During the deep chill between Moscow and Washington over the past several years, many American specialists on Soviet affairs speculated that Gromyko had become the No. 1 hard-liner in the Kremlin and, as such, the principal obstacle to an improvement in relations. Nonsense, says Shevchenko. He is convinced that Gromyko is committed to the restoration of detente--a policy that Shevchenko, too, favors. Thus, paradoxically, Shevchenko's book is not just a denunciation of the Soviet leadership. It is also a grudging defense of one of that leadership's most powerful and conspicuous members.
"YOU KNOW, THE POLES HATE US"
From 1949 until 1954, I was a student in the dingy gray four-story building, half hidden by the ramparts of Krymsky Bridge, that housed the Moscow State Institute of International Relations (MGIMO). Many of its graduates are now approaching top official status. This is particularly true of the Foreign Ministry, where two current deputy ministers, numerous ambassadors and chiefs of many key departments are alumni.
After graduation, I went on to do graduate work in disarmament. My study of this issue led to my first meeting with Andrei Gromyko, then First Deputy Foreign Minister.
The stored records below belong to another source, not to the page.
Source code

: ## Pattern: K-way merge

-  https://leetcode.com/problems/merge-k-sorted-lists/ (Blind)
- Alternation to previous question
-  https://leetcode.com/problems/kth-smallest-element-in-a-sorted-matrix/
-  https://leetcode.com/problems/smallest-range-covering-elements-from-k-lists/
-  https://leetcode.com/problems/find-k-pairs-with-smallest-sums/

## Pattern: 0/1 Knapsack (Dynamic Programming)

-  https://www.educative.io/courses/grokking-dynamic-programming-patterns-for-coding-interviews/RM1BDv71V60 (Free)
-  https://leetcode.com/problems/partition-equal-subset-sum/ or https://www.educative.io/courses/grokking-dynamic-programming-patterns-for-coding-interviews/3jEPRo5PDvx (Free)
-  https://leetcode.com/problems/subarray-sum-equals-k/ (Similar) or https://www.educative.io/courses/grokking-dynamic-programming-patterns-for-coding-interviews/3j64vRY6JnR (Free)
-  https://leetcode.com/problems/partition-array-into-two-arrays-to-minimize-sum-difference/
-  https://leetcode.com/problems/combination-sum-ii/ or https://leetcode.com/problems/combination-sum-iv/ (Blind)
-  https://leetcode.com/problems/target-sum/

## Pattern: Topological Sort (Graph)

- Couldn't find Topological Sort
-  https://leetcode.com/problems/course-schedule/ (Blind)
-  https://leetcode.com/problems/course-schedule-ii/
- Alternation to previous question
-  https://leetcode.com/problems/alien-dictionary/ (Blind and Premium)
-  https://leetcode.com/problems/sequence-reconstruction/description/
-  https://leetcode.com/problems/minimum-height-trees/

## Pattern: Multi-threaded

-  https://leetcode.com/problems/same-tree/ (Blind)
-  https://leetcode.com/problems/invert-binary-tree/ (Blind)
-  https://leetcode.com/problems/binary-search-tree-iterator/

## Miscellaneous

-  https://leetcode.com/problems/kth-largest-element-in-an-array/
Gromyko's son and my fellow student, Anatoly, proposed in 1955 that we write a joint article on the role of parliaments in the struggle for peace and disarmament. Anatoly suggested we show the article to his father. He received us cordially at his apartment, a spacious set of rooms in one of the central Moscow buildings reserved for high government and party officials. His intent brown eyes, his whole appearance, reflected authority and self-confidence. After reading our manuscript attentively, Gromyko gave it his approval, making a few brief comments, sensible and to the point.
In the conversation that followed, Gromyko impressed me with the warmth of his remarks about the wartime Soviet-American alliance against Hitler's Germany. His favorite foreign films are those made in the U.S. during the war and postwar years when he lived in Washington and New York as a young diplomat. He remembers the actors' names and gives running commentaries on their performances and backgrounds. It is almost as though the Soviet- American alliance was the high point of his life, the idyl he seeks to recapture through his dealings with Americans. When Gromyko critiqued our article, the iciest days of the cold war were behind us, but his observations on the necessity and the possibility of restoring good if not truly friendly relations with the U.S. went well beyond the official Soviet stand.